## REQUIREMENT
Print the records again, matching each line exactly.

[Saved data entries]
= = = = =
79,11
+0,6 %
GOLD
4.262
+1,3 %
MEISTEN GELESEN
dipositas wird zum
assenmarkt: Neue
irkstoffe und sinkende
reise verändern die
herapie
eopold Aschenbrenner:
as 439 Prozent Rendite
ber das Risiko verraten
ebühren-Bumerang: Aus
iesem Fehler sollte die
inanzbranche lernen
= = = = =
## OUTPUT
79,11
+0,6 %
GOLD
4.262
+1,3 %
MEISTEN GELESEN
dipositas wird zum
assenmarkt: Neue
irkstoffe und sinkende
reise verändern die
herapie
eopold Aschenbrenner:
as 439 Prozent Rendite
ber das Risiko verraten
ebühren-Bumerang: Aus
iesem Fehler sollte die
inanzbranche lernen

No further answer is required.